MANAGING DIRECTOR Vs. K SUBRAMANIAM
LAWS(MAD)-2008-6-294
HIGH COURT OF MADRAS
Decided on June 09,2008

MANAGING DIRECTOR Appellant
VERSUS
K. SUBRAMANIAM Respondents

JUDGEMENT

- (1.)HEARD the arguments of Mrs. Sudarsana Sundar, learned Standing Counsel appearing for the petitioner Tamil Nadu Water Supply and Drainage Board and Mr. D. Hariparanthaman, learned counsel appearing for the first respondent in each of the writ petition and perused the records.
(2.)THESE writ petitions are filed by the Managing Director of the Tamil Nadu Water Supply and Drainage Board [for short, 'TWAD Board'] against the common Award dated 27.02.1998 passed by the second respondent Labour Court.
It is seen that W.P. No. 15111 of 1998 is filed against the Award passed in I.D. No. 29 of 1997 where the first respondent is one K. Subramaniam. W.P. No. 15112 of 1998 is directed against the Award in I.D. No. 30 of 1997 where the first respondent is one Iyenthurai. W.P. No. 15113 of 1998 is directed against the Award in I.D. No. 31 of 1997 where the first respondent is one Jokkupaiyan. In the common Award dated 27.02.1998, the second respondent Labour Court held that the termination of the three workmen was illegal and directed the petitioner to reinstate them but without backwages.

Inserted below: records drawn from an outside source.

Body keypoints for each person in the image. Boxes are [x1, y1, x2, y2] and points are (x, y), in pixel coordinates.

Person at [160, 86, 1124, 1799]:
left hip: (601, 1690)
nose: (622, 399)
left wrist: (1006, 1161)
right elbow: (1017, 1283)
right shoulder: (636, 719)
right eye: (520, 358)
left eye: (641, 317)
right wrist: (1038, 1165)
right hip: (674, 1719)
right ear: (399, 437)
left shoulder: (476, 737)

These three workmen were employed as NMR workers. In respect of I.D. No. 29 of 1997, the case of the first respondent was that he had worked from 23.12.1987 to 07.7.1989 with breaks which were deliberately given by the petitioner Management. In the counter statement filed before the Labour Court, the petitioner had admitted the following spells of employment put in by the first respondent. (a) 28.11.1989 to 29.12.1989 (b) 04.01.1990 to 29.3.1990 (c) 05.4.1990 to 11.4.1990 (d) 08.5.1990 to 31.5.1990 (e) 19.7.1991 to 28.12.1991 In the same way, the first respondents in the other two writ petitions have also given the details of the employment.

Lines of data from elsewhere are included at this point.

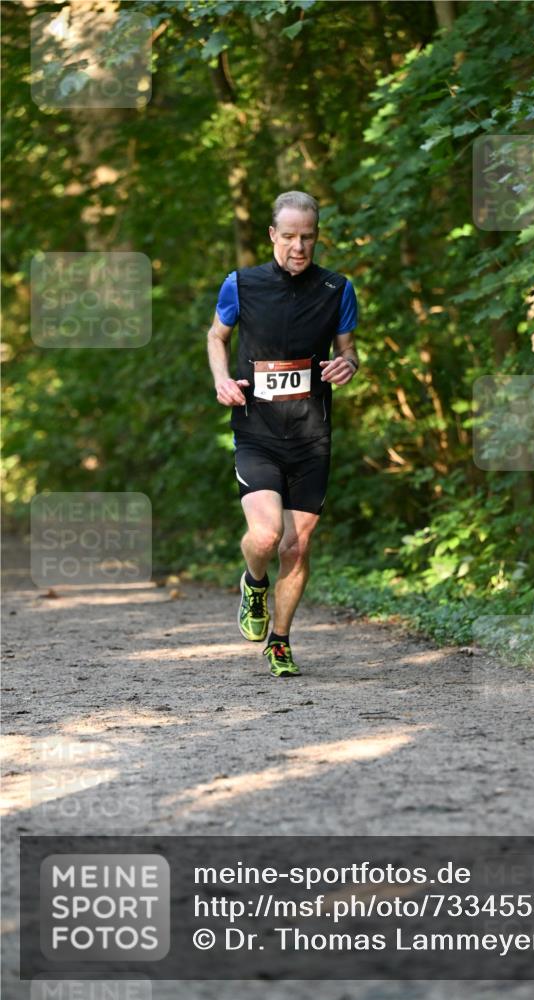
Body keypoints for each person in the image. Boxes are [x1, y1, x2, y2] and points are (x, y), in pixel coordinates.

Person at [207, 191, 358, 677]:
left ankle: (280, 640)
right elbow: (217, 337)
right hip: (257, 432)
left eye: (307, 237)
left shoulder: (337, 289)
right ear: (273, 235)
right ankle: (254, 582)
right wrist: (221, 380)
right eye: (289, 236)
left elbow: (349, 351)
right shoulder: (241, 285)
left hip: (312, 435)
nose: (299, 246)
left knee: (298, 546)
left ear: (317, 237)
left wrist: (347, 365)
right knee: (268, 534)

(3.)THE Labour Court had also, as a matter of fact, found that these workmen have completed 240 days of service within a period of 12 months by including weekly off and festival holidays. THE contention of the petitioner was that no worker had put in 240 days in any calendar year and no one had worked beyond 480 days in two calendar years to get the benefit of T.N. Act 46 of 1981. Each time when the first respondent in each of the petitions were appointed, it was a specific appointment, which also came to an end as found in the terms of contract.
The Labour Court held that in view of Section 2(oo) of the Industrial Disputes Act, [for short, 'I.D. Act'], it would be a retrenchment. It also held that the action of the petitioner in granting deliberate breaks was an act of "unfair labour practice" and since they had worked for more than 240 days within a period of 12 calender months, their termination ought to have been brought to an end by following the conditions precedent found in Section 25 F of the I.D. Act. The Labour Court also held that since the disputes were raised after several months, they were not eligible for any backwages. The Labour Court also took note of the settlement dated 08.8.1996 reached between the petitioner and the workmen under Section 12(3) of the I.D. Act (marked as Ex. W.4) wherein similarly placed workmen were reinstated. It is against this Award, the present writ petitions have been filed.